┌────────
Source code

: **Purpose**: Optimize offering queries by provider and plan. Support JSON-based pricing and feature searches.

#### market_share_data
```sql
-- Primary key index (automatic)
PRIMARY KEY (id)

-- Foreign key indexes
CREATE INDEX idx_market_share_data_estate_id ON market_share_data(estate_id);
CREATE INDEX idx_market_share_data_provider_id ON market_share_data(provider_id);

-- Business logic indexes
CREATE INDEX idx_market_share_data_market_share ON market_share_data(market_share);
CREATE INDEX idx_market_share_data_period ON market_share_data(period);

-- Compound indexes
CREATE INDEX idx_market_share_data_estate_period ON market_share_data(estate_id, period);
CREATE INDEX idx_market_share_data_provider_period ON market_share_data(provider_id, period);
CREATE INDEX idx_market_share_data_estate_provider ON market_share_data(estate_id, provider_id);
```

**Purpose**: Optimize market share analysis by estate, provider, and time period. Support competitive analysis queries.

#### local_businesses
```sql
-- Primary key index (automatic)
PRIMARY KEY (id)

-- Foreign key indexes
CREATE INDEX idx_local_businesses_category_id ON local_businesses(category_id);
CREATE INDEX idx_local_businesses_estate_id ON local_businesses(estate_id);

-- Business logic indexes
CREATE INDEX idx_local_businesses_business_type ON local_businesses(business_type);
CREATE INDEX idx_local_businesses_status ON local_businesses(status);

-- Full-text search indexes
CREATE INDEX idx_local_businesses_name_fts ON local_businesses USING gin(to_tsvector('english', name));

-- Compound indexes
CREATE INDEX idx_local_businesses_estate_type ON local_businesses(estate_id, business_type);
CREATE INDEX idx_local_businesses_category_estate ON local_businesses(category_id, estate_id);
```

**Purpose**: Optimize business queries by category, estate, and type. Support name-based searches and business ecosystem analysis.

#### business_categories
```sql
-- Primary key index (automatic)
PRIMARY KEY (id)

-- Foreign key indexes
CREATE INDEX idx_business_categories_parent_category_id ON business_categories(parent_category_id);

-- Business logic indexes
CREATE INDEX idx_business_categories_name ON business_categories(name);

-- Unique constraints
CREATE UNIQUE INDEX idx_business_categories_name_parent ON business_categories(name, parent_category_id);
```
└────────
Task brief
Line by line, reproduce the records above exactly.

Problem solution
Source code

: **Purpose**: Optimize offering queries by provider and plan. Support JSON-based pricing and feature searches.

#### market_share_data
```sql
-- Primary key index (automatic)
PRIMARY KEY (id)

-- Foreign key indexes
CREATE INDEX idx_market_share_data_estate_id ON market_share_data(estate_id);
CREATE INDEX idx_market_share_data_provider_id ON market_share_data(provider_id);

-- Business logic indexes
CREATE INDEX idx_market_share_data_market_share ON market_share_data(market_share);
CREATE INDEX idx_market_share_data_period ON market_share_data(period);

-- Compound indexes
CREATE INDEX idx_market_share_data_estate_period ON market_share_data(estate_id, period);
CREATE INDEX idx_market_share_data_provider_period ON market_share_data(provider_id, period);
CREATE INDEX idx_market_share_data_estate_provider ON market_share_data(estate_id, provider_id);
```

**Purpose**: Optimize market share analysis by estate, provider, and time period. Support competitive analysis queries.

#### local_businesses
```sql
-- Primary key index (automatic)
PRIMARY KEY (id)

-- Foreign key indexes
CREATE INDEX idx_local_businesses_category_id ON local_businesses(category_id);
CREATE INDEX idx_local_businesses_estate_id ON local_businesses(estate_id);

-- Business logic indexes
CREATE INDEX idx_local_businesses_business_type ON local_businesses(business_type);
CREATE INDEX idx_local_businesses_status ON local_businesses(status);

-- Full-text search indexes
CREATE INDEX idx_local_businesses_name_fts ON local_businesses USING gin(to_tsvector('english', name));

-- Compound indexes
CREATE INDEX idx_local_businesses_estate_type ON local_businesses(estate_id, business_type);
CREATE INDEX idx_local_businesses_category_estate ON local_businesses(category_id, estate_id);
```

**Purpose**: Optimize business queries by category, estate, and type. Support name-based searches and business ecosystem analysis.

#### business_categories
```sql
-- Primary key index (automatic)
PRIMARY KEY (id)

-- Foreign key indexes
CREATE INDEX idx_business_categories_parent_category_id ON business_categories(parent_category_id);

-- Business logic indexes
CREATE INDEX idx_business_categories_name ON business_categories(name);

-- Unique constraints
CREATE UNIQUE INDEX idx_business_categories_name_parent ON business_categories(name, parent_category_id);
```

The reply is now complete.